Lemon cake with organic fruits

Lemon cake with organic fruits


Ingredients for lemon cake:

·       1 butter cube (250 g)

·       1.5 glass of sugar

·       2 and 1/4 cups of flour

·       4 eggs

·       1 and 1/2 tsp. baking powder

·       zest and juice of one large lemon

·       ½ cup currants


 Lemon glaze:

·       1 cup powdered sugar

·       a few drops of lemon juice

·       5-6 tbsp water


In addition:

·       Blueberries and raspberries

·       Powdered sugar


Cream the butter (at room temperature) with the sugar until smooth. Without stopping the mixer, add one egg at a time.

Then gradually pour in flour mixed with baking powder, mix everything.

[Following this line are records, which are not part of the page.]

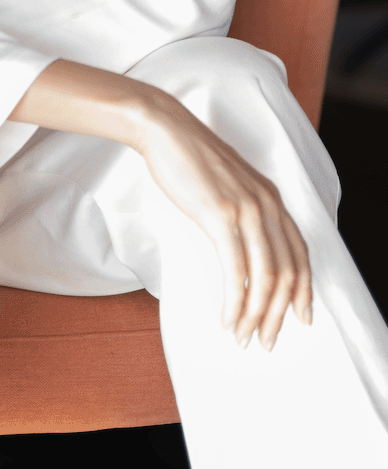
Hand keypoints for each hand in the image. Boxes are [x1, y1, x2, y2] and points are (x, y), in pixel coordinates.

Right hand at [135, 87, 312, 351]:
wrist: (164, 129)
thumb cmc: (189, 159)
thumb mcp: (229, 185)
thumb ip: (244, 213)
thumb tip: (242, 251)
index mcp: (271, 198)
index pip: (300, 254)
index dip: (304, 291)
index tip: (301, 317)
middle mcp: (267, 205)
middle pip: (287, 272)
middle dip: (279, 314)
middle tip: (266, 339)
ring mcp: (245, 209)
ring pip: (265, 277)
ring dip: (256, 315)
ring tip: (242, 335)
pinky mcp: (220, 215)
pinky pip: (236, 270)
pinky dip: (234, 301)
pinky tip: (226, 316)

Finally, add grated lemon peel (the lemon should be scorched beforehand) and the juice squeezed from it, mix.

Add washed and dried currants and stir gently with a spoon.

Preheat the oven to 180 degrees.

Transfer the dough to a round mold. Place in the preheated oven and bake for about 35-40 minutes.

Mix powdered sugar, lemon juice and water in a bowl.

Glaze the cooled cupcake, put the fruits on top and sprinkle with powdered sugar.